A permanent life insurance policy can be advantageous if you want to guarantee that your beneficiaries receive your death benefit. A permanent life insurance policy can also be a good choice for anyone that would prefer to get some money back from their life insurance. Unlike a permanent life insurance policy, term policies do not accumulate a cash value. If you think that you’ll need to take a loan against your balance, be sure to consider a permanent policy.
If you’re young and healthy, permanent life insurance may not be needed at this point in your life. Permanent life insurance is typically more expensive and more complex than term life policies, so if you can’t keep up with the premium payments of a permanent policy, then it isn’t the right option for you.
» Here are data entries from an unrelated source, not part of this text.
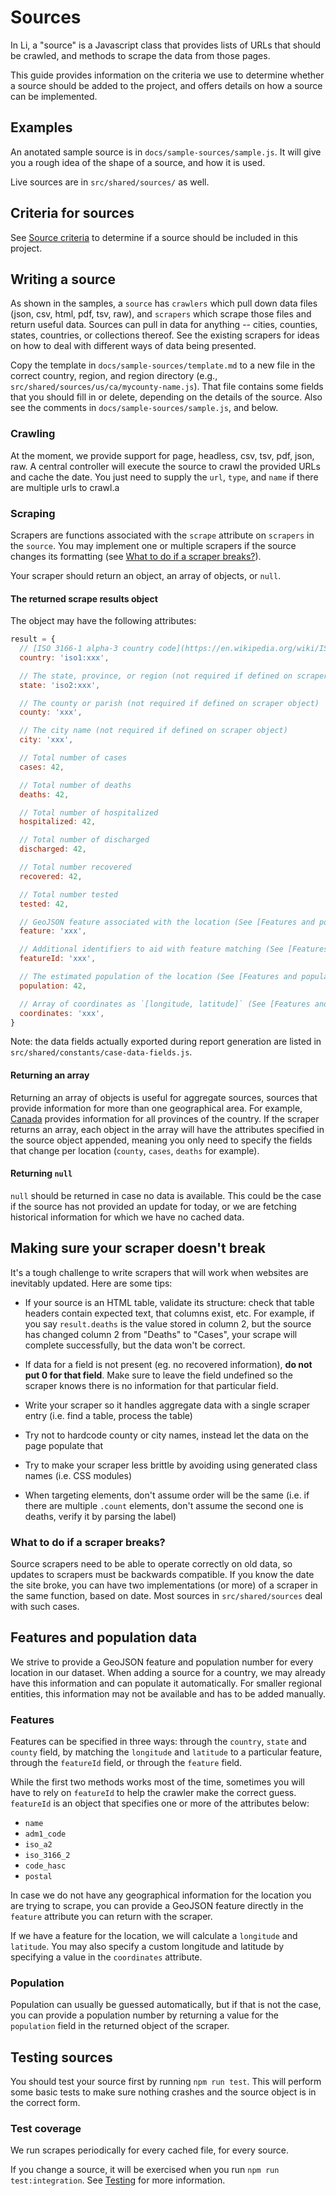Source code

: # Sources

In Li, a "source" is a Javascript class that provides lists of URLs that should be crawled, and methods to scrape the data from those pages.

This guide provides information on the criteria we use to determine whether a source should be added to the project, and offers details on how a source can be implemented.

## Examples

An anotated sample source is in `docs/sample-sources/sample.js`. It will give you a rough idea of the shape of a source, and how it is used.

Live sources are in `src/shared/sources/` as well.

## Criteria for sources

See [Source criteria](./source-criteria.md) to determine if a source should be included in this project.

## Writing a source

As shown in the samples, a `source` has `crawlers` which pull down data files (json, csv, html, pdf, tsv, raw), and `scrapers` which scrape those files and return useful data. Sources can pull in data for anything -- cities, counties, states, countries, or collections thereof. See the existing scrapers for ideas on how to deal with different ways of data being presented.

Copy the template in `docs/sample-sources/template.md` to a new file in the correct country, region, and region directory (e.g., `src/shared/sources/us/ca/mycounty-name.js`). That file contains some fields that you should fill in or delete, depending on the details of the source. Also see the comments in `docs/sample-sources/sample.js`, and below.

### Crawling

At the moment, we provide support for page, headless, csv, tsv, pdf, json, raw. A central controller will execute the source to crawl the provided URLs and cache the date. You just need to supply the `url`, `type`, and `name` if there are multiple urls to crawl.a

### Scraping

Scrapers are functions associated with the `scrape` attribute on `scrapers` in the `source`. You may implement one or multiple scrapers if the source changes its formatting (see [What to do if a scraper breaks?](#what-to-do-if-a-scraper-breaks)).

Your scraper should return an object, an array of objects, or `null`.

#### The returned scrape results object

The object may have the following attributes:

```javascript
result = {
  // [ISO 3166-1 alpha-3 country code](https://en.wikipedia.org/wiki/ISO_3166-1_alpha-3) [required]
  country: 'iso1:xxx',

  // The state, province, or region (not required if defined on scraper object)
  state: 'iso2:xxx',

  // The county or parish (not required if defined on scraper object)
  county: 'xxx',

  // The city name (not required if defined on scraper object)
  city: 'xxx',

  // Total number of cases
  cases: 42,

  // Total number of deaths
  deaths: 42,

  // Total number of hospitalized
  hospitalized: 42,

  // Total number of discharged
  discharged: 42,

  // Total number recovered
  recovered: 42,

  // Total number tested
  tested: 42,

  // GeoJSON feature associated with the location (See [Features and population data](#features-and-population-data))
  feature: 'xxx',

  // Additional identifiers to aid with feature matching (See [Features and population data](#features-and-population-data))
  featureId: 'xxx',

  // The estimated population of the location (See [Features and population data](#features-and-population-data))
  population: 42,

  // Array of coordinates as `[longitude, latitude]` (See [Features and population data](#features-and-population-data))
  coordinates: 'xxx',
}
```

Note: the data fields actually exported during report generation are listed in `src/shared/constants/case-data-fields.js`.

#### Returning an array

Returning an array of objects is useful for aggregate sources, sources that provide information for more than one geographical area. For example, [Canada](https://www.canada.ca/en/public-health/services/diseases/2019-novel-coronavirus-infection.html?topic=tilelink) provides information for all provinces of the country. If the scraper returns an array, each object in the array will have the attributes specified in the source object appended, meaning you only need to specify the fields that change per location (`county`, `cases`, `deaths` for example).

#### Returning `null`

`null` should be returned in case no data is available. This could be the case if the source has not provided an update for today, or we are fetching historical information for which we have no cached data.

## Making sure your scraper doesn't break

It's a tough challenge to write scrapers that will work when websites are inevitably updated. Here are some tips:

- If your source is an HTML table, validate its structure: check that   table headers contain expected text, that columns exist, etc. For   example, if you say `result.deaths` is the value stored in column 2,   but the source has changed column 2 from "Deaths" to "Cases", your   scrape will complete successfully, but the data won't be correct.

- If data for a field is not present (eg. no recovered information),   **do not put 0 for that field**. Make sure to leave the field   undefined so the scraper knows there is no information for that   particular field.

- Write your scraper so it handles aggregate data with a single   scraper entry (i.e. find a table, process the table)

- Try not to hardcode county or city names, instead let the data on   the page populate that

- Try to make your scraper less brittle by avoiding using generated   class names (i.e. CSS modules)

- When targeting elements, don't assume order will be the same   (i.e. if there are multiple `.count` elements, don't assume the   second one is deaths, verify it by parsing the label)


### What to do if a scraper breaks?

Source scrapers need to be able to operate correctly on old data, so updates to scrapers must be backwards compatible. If you know the date the site broke, you can have two implementations (or more) of a scraper in the same function, based on date. Most sources in `src/shared/sources` deal with such cases.

## Features and population data

We strive to provide a GeoJSON feature and population number for every location in our dataset. When adding a source for a country, we may already have this information and can populate it automatically. For smaller regional entities, this information may not be available and has to be added manually.

### Features

Features can be specified in three ways: through the `country`, `state` and `county` field, by matching the `longitude` and `latitude` to a particular feature, through the `featureId` field, or through the `feature` field.

While the first two methods works most of the time, sometimes you will have to rely on `featureId` to help the crawler make the correct guess. `featureId` is an object that specifies one or more of the attributes below:

- `name`
- `adm1_code`
- `iso_a2`
- `iso_3166_2`
- `code_hasc`
- `postal`

In case we do not have any geographical information for the location you are trying to scrape, you can provide a GeoJSON feature directly in the `feature` attribute you can return with the scraper.

If we have a feature for the location, we will calculate a `longitude` and `latitude`. You may also specify a custom longitude and latitude by specifying a value in the `coordinates` attribute.

### Population

Population can usually be guessed automatically, but if that is not the case, you can provide a population number by returning a value for the `population` field in the returned object of the scraper.

## Testing sources

You should test your source first by running `npm run test`. This will perform some basic tests to make sure nothing crashes and the source object is in the correct form.

### Test coverage

We run scrapes periodically for every cached file, for every source.

If you change a source, it will be exercised when you run `npm run test:integration`. See [Testing](./testing.md) for more information.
If you’re thinking much more long term, a permanent life insurance policy could be a good option for you. You may be a parent and would like to put money away securely for your children, or you may need to provide some financial security for your spouse because you know your death would be a major hardship on them.
Protect Your Family with Life Insurance
If you’re considering investing in a life insurance policy, it’s a good idea to begin comparing policy options as soon as possible. Life insurance policies tend to be more affordable when you’re younger — and you might be surprised at just how low your premiums might be when you apply early enough.
Be sure to get a quote from a few competing life insurance providers to know that you’re getting the best price on your protection as possible.
Frequently Asked Questions
What is better term or permanent life insurance?
The type of life insurance that is better for you is highly dependent on you and your life. While term insurance may be the cheaper option, it does not last as long as a permanent policy and it does not accumulate a cash value. Determining which is better depends on what you can handle financially and what you would like to get out of your life insurance policy.
Can you cash out a permanent life insurance policy?
Yes. You can cash out a permanent life insurance policy. To do this you can either borrow against your cash value, withdraw the cash in regular payments or in a lump sum or you can surrender your policy entirely.